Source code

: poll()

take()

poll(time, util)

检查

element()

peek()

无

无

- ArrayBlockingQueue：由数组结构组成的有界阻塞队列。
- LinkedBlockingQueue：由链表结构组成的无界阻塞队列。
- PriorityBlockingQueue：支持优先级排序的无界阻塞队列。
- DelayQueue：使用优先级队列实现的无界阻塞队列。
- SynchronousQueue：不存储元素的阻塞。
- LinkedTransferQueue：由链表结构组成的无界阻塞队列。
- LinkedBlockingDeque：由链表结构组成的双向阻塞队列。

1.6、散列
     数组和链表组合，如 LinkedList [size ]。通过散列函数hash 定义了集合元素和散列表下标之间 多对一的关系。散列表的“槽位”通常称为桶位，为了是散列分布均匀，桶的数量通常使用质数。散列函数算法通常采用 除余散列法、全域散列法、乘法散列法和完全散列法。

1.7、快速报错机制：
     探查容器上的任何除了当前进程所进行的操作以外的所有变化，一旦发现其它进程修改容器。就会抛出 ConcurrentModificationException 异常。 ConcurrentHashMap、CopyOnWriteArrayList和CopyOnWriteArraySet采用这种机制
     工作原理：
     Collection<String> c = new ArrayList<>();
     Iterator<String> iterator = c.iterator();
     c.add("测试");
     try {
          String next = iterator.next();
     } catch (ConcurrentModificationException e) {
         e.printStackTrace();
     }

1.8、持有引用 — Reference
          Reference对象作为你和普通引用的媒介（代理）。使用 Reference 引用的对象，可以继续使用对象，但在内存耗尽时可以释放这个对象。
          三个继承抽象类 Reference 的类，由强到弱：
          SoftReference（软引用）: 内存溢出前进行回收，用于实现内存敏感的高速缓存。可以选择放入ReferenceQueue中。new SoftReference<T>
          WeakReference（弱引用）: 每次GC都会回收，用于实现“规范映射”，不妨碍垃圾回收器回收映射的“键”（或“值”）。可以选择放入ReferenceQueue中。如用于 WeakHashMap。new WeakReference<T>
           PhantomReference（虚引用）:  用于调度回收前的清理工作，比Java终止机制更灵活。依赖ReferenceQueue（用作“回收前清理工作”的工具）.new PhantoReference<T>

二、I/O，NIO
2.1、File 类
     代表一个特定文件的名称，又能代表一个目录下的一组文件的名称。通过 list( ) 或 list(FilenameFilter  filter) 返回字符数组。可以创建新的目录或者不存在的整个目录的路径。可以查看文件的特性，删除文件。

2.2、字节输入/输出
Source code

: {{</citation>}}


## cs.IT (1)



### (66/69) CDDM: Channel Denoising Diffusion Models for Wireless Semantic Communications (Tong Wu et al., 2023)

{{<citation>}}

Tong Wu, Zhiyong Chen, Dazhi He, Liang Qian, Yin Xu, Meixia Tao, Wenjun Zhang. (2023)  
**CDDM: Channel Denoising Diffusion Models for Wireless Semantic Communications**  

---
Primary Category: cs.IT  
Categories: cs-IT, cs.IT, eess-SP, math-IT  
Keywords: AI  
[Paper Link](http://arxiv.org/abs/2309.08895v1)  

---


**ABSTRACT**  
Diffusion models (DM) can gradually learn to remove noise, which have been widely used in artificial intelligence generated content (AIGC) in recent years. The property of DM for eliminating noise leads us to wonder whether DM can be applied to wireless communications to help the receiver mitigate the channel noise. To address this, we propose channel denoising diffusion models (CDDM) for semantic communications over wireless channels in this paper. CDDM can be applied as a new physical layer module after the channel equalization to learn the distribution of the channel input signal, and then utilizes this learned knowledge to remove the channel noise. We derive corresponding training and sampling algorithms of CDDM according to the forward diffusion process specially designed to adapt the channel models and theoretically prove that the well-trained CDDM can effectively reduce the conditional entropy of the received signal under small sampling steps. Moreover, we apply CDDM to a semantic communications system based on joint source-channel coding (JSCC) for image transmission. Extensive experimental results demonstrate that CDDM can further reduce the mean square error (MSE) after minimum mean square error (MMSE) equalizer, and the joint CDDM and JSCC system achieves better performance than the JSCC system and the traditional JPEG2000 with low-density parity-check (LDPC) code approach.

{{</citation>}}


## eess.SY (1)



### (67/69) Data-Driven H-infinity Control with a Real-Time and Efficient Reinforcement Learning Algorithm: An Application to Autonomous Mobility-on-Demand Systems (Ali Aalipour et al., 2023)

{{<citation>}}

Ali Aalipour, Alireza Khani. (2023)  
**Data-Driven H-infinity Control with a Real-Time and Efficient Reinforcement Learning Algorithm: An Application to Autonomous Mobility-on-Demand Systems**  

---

How to complete this task
Your task is to copy every line in the entries that holds the string "Reinforcement".

Your solution
### (67/69) Data-Driven H-infinity Control with a Real-Time and Efficient Reinforcement Learning Algorithm: An Application to Autonomous Mobility-on-Demand Systems (Ali Aalipour et al., 2023)
**Data-Driven H-infinity Control with a Real-Time and Efficient Reinforcement Learning Algorithm: An Application to Autonomous Mobility-on-Demand Systems**  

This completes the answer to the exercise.